Work instructions => Where a line in the material below has the string "Bahlkamp", please report it.

Extracted information =>
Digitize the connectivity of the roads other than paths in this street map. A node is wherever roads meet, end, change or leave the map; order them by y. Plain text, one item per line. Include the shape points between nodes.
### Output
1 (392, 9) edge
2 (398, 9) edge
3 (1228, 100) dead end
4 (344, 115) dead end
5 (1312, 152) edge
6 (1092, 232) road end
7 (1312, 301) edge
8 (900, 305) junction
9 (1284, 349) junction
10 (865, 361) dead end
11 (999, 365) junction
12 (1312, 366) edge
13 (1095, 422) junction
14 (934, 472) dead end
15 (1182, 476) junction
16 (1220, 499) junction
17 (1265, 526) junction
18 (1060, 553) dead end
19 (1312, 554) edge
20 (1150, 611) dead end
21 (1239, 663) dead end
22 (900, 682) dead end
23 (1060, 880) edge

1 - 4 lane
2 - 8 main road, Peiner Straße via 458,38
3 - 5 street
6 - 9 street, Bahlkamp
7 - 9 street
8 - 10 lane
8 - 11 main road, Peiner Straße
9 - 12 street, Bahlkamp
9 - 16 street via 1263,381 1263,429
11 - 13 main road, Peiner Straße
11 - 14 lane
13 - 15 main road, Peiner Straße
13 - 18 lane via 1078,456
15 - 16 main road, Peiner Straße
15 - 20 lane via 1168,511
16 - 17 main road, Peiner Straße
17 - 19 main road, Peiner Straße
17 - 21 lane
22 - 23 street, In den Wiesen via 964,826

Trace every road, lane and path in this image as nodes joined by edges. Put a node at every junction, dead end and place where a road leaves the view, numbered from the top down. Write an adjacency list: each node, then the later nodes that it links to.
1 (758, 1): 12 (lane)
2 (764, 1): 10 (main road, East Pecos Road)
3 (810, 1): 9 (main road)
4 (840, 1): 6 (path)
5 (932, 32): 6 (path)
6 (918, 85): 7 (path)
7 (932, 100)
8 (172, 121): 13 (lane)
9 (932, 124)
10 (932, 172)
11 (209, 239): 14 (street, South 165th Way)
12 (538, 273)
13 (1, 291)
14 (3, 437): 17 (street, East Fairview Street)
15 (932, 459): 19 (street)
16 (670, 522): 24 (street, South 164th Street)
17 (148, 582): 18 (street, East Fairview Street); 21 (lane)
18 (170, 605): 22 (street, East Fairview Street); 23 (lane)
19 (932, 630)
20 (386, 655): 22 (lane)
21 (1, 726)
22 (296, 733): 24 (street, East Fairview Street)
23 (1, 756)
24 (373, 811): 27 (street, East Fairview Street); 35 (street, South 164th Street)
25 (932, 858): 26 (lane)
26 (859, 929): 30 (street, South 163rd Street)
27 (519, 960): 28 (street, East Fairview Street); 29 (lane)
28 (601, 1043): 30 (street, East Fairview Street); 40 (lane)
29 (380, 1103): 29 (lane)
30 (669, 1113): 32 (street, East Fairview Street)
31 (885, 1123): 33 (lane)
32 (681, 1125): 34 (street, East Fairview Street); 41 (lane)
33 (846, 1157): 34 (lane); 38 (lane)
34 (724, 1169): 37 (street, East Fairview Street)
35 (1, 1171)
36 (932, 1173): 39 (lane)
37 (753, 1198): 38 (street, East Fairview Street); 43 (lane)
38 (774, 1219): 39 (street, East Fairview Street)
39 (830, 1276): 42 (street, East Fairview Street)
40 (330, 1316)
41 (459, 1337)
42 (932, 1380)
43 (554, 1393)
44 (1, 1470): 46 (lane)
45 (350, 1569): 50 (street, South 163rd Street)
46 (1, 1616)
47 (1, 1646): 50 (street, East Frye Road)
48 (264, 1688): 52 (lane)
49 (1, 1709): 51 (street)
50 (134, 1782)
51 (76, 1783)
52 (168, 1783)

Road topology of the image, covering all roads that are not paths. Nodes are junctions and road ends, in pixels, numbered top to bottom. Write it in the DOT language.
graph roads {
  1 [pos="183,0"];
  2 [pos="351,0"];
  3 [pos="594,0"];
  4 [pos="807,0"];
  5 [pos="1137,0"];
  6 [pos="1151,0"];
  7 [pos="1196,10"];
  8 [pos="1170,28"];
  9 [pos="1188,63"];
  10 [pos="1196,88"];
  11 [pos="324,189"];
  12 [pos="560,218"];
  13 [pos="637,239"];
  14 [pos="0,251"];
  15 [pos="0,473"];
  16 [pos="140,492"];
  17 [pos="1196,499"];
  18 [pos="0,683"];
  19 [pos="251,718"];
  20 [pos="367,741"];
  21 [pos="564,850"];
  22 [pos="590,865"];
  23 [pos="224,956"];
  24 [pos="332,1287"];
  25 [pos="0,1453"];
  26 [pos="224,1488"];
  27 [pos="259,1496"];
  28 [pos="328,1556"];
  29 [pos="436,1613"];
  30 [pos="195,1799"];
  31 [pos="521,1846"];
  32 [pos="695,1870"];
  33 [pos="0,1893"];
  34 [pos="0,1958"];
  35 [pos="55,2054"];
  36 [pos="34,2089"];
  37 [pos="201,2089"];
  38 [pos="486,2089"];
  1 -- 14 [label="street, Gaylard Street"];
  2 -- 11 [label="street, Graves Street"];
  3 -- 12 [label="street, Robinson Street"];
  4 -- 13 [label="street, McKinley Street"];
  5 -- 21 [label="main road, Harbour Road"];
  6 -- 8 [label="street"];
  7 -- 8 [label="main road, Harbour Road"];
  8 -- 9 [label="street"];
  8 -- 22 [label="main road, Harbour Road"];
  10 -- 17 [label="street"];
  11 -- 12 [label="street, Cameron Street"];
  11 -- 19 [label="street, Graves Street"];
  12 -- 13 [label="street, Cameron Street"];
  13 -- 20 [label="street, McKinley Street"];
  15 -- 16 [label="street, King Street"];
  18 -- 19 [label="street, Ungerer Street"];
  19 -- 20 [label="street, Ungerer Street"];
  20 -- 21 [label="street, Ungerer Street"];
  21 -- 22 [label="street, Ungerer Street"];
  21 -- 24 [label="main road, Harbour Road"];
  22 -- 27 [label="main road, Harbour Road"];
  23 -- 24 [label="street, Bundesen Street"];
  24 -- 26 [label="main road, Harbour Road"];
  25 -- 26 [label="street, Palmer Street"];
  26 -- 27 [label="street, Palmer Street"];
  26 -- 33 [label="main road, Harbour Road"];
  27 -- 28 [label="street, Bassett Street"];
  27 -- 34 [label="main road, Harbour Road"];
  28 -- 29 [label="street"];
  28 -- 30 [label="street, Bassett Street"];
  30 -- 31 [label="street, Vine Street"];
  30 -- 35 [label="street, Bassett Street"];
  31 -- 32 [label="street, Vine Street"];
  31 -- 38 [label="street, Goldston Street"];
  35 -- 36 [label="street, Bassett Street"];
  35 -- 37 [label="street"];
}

Exercise output =>
6 - 9 street, Bahlkamp
9 - 12 street, Bahlkamp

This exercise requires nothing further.